**Text section**.
══════
Performance Success Criteria

Effectively Communicate Performance Results

René Schwietzke, Xceptance GmbH

About Xceptance

  • Focused on Software Test and Quality Assurance
  • Performance Testing, Test Automation, Functional Testing, QA, and Test Process Consulting
  • Mostly active around e-commerce and web
  • Founded 2004
  • Headquarters in Jena, Germany
  • Subsidiary in Cambridge, MA, USA
  • Own Performance Test Tool XLT (), Java-based, Free, www.xceptance.com/xlt

About René Schwietzke

  • Co-Founder and Managing Directory Xceptance
  • Master of Computer Science (in German: Dipl.-Inf.)
  • Programmer since 1992
  • In QA and test since 1998
  • Performance Tester since 1999
  • @ReneFoobarJ
  • #java #qa #test #performance #performancetest #quality #automation

What Qualifies us?

Just Some "Prove" That We Know the Topic Well Enough

  • Performance testing since 2004
  • Own tooling (); deep behind the scenes knowledge, such as protocols and networking
  • Over 150 performance tests every year, not counting repetitions
  • World-wide customer base including APAC and South America
  • Web-based, full page load, or API based testing
  • Traffic ranges from 10 orders and 1,000 page views to 1.2 million orders and 50 million page views per hour

The Basic Challenges

Things that Make Performance Testing Complicated

The Perfect Project

It Could be so Simple

Requirement

42 or smaller

Result

37

Challenge - Audience

Who Needs Performance Testing? Who Consumes the Results?
══════
**Exercise instructions**.
(1) In what year was Xceptance founded, according to the performance testing text?
(2) Copy the rows verbatim from the line with "scientific name: Medinilla laurifolia" to the line with "catalogue / barcode: US 1274354", including both of those lines.

[Dataset records]
══════
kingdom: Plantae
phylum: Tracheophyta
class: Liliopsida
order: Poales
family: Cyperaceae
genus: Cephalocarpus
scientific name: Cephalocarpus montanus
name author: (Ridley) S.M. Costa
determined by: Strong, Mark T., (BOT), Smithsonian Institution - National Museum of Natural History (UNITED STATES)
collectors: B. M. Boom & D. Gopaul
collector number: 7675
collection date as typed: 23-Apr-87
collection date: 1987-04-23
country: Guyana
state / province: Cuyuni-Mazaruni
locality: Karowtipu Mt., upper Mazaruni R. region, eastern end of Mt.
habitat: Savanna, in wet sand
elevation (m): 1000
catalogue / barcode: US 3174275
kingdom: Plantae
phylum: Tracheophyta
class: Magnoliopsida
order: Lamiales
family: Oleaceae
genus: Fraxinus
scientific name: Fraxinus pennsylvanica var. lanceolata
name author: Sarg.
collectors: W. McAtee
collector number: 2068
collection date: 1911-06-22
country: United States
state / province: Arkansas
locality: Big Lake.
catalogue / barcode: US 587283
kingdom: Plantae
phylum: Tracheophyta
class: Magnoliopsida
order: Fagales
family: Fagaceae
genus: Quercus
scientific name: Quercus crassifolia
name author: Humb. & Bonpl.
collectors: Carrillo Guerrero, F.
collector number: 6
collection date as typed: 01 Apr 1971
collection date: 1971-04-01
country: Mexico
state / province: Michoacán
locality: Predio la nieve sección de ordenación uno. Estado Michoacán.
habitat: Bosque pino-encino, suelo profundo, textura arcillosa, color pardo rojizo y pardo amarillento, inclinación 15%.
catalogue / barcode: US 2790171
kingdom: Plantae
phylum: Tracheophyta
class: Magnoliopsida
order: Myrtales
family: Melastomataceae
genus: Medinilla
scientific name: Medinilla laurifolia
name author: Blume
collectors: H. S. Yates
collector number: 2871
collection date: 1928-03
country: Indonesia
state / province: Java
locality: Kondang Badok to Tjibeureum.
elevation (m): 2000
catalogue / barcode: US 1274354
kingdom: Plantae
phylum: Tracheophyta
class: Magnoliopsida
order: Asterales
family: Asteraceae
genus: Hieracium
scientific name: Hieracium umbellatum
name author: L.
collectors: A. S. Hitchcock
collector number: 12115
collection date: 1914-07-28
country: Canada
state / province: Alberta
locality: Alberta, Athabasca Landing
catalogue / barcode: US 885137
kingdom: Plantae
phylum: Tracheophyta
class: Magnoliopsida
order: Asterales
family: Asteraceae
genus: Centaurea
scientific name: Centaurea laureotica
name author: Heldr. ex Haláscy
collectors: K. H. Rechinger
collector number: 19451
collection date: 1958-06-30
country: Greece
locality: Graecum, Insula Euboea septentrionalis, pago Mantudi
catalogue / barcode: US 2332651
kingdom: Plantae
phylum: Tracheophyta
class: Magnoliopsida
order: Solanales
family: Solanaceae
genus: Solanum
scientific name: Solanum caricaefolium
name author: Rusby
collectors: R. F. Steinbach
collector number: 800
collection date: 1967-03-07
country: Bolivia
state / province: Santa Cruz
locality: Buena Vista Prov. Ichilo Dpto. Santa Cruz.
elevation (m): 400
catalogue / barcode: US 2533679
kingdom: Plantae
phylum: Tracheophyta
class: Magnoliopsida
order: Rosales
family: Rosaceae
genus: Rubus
══════
**Written answers**.
(1) 2004

(2)
scientific name: Medinilla laurifolia
name author: Blume
collectors: H. S. Yates
collector number: 2871
collection date: 1928-03
country: Indonesia
state / province: Java
locality: Kondang Badok to Tjibeureum.
elevation (m): 2000
catalogue / barcode: US 1274354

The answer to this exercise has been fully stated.